First problem was to get access to ChangeLogSet. There is some preset variables in Jenkinsfile, but I could not find documentation for them. After some googling, Stack Overflow came to rescue.

def changes = currentBuild.rawBuild.changeSets

But when this was executed, Jenkins complained
org.jenkinsci.plugins.scriptsecurity.sandbox.RejectedAccessException: Scripts not permitted to use method org.jenkinsci.plugins.workflow.support.steps.build.RunWrapper getRawBuild


There's a "In-process Script Approval" -tool in Jenkins, where you can allow usage of these methods.

After that was solved, next problem was with serialization. As the actual job execution is transferred to different node, every non-serializable object caused an exception. To prevent this, I had to null objects in proper places. This then prevented running jobs in loop, as the variables in loops needed to be nulled before job execution. So I had to collect jobs into map, and after every job was defined, null everything and use "parallel" -task to execute jobs.
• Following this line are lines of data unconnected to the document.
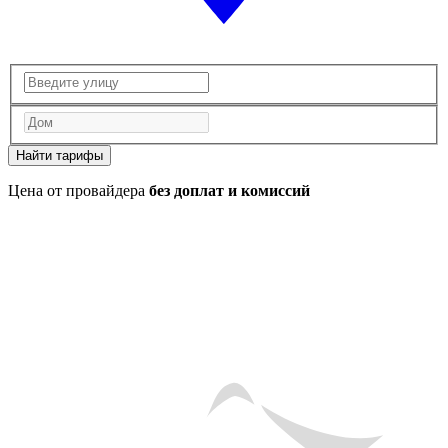
Найти тарифы
Цена от провайдера
без доплат и комиссий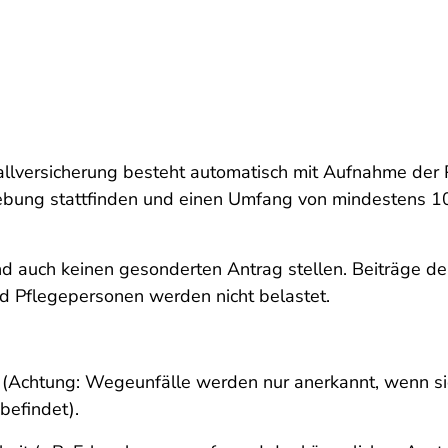
allversicherung besteht automatisch mit Aufnahme der 
gebung stattfinden und einen Umfang von mindestens 1
d auch keinen gesonderten Antrag stellen. Beiträge de
Pflegepersonen werden nicht belastet.
et (Achtung: Wegeunfälle werden nur anerkannt, wenn s
befindet).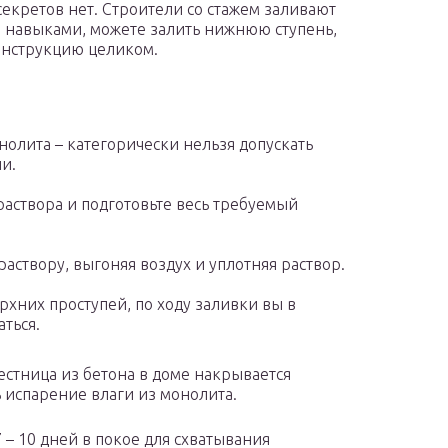
секретов нет. Строители со стажем заливают
и навыками, можете залить нижнюю ступень,
конструкцию целиком.
олита – категорически нельзя допускать
и.
раствора и подготовьте весь требуемый
аствору, выгоняя воздух и уплотняя раствор.
рхних проступей, по ходу заливки вы в
ться.
лестница из бетона в доме накрывается
 испарение влаги из монолита.
 – 10 дней в покое для схватывания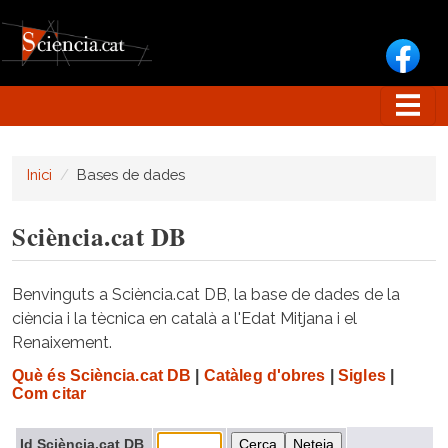
Vés al contingut
Inici
Bases de dades
Sciència.cat DB
Benvinguts a Sciència.cat DB, la base de dades de la
ciència i la tècnica en català a l'Edat Mitjana i el
Renaixement.
Què és Sciència.cat DB
|
Catàleg d'obres
|
Sigles
|
Com citar
Id Sciència.cat DB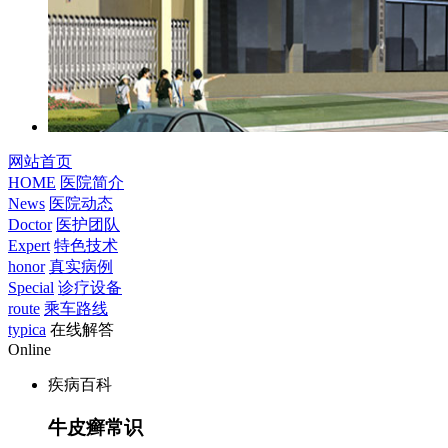
网站首页
HOME
医院简介
News
医院动态
Doctor
医护团队
Expert
特色技术
honor
真实病例
Special
诊疗设备
route
乘车路线
typica
在线解答
Online
疾病百科
牛皮癣常识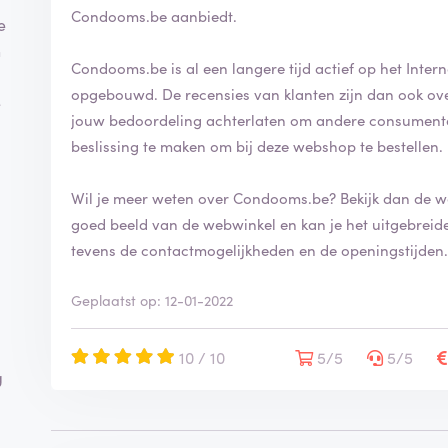
Condooms.be aanbiedt.
e
n
Condooms.be is al een langere tijd actief op het Inte
opgebouwd. De recensies van klanten zijn dan ook overwegend positief. Op ReviewXL kan jij ook
e
jouw bedoordeling achterlaten om andere consument
beslissing te maken om bij deze webshop te bestellen.
Wil je meer weten over Condooms.be? Bekijk dan de 
goed beeld van de webwinkel en kan je het uitgebreide assortiment be
tevens de contactmogelijkheden en de openingstijden
Geplaatst op: 12-01-2022
10 / 10
5/5
5/5
g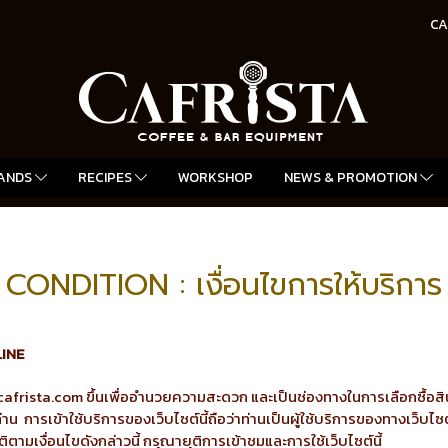
CA
ANDS
RECIPES
WORKSHOP
NEWS & PROMOTION
CONDITION : เงื่อนไขการให้บริการ
LINE
cafrista.com ขึ้นเพื่ออำนวยความสะดวก และเป็นช่องทางในการเลือกซื้อสิน
าน การเข้าใช้บริการของเว็บไซต์นี้ถือว่าท่านเป็นผู้ใช้บริการของทางเว็บ
ติตามเงื่อนไขดังกล่าวนี้ กรุณายุติการเข้าชมและการใช้เว็บไซต์นี้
So the whole thing is here:

//changes is http://javadoc.jenkins-ci.org/hudson/scm/ChangeLogSet.html
def changes = currentBuild.rawBuild.changeSets
//We need to create branches for later execution, as otherwise there would be serialization exceptions
branches = [:]
for (int j = 0; j < changes.size(); j++) {
    def change = changes.get(j)
    for (int i = 0; i < change.getItems().size(); i++) {
        def entry = change.getItems()[i]
        def commitTitleWithCaseNumber = entry.getMsg()
        def commitMessage = entry.getComment()
        //split from first non digit
        def caseNumber = (commitTitleWithCaseNumber =~ /^[0-9]*/)
        // check that caseNumber was in case place
        if( !caseNumber[0].isEmpty() && commitTitleWithCaseNumber.startsWith(caseNumber[0])) {
          // Remove number from title, just for nicer subject line
          def commitTitle = commitTitleWithCaseNumber.substring(caseNumber[0].length()).trim()
          def number = caseNumber[0]
          branches["mail-${j}-${i}"] = {
              node {
                  emailext body: commitMessage, subject: "[Sysart ${number}] ${commitTitle}", to: 'redacted@example.com'
             }
          }
        }
        // Need to forcibly null all non serializable classes
        caseNumber = null
        entry = null
    }
    change = null
}
changes = null
stage 'Mail'
parallel branches
This was a little more difficult that I had expected, mainly because of serialization complications. But in the end, it works so it cannot be completely stupid.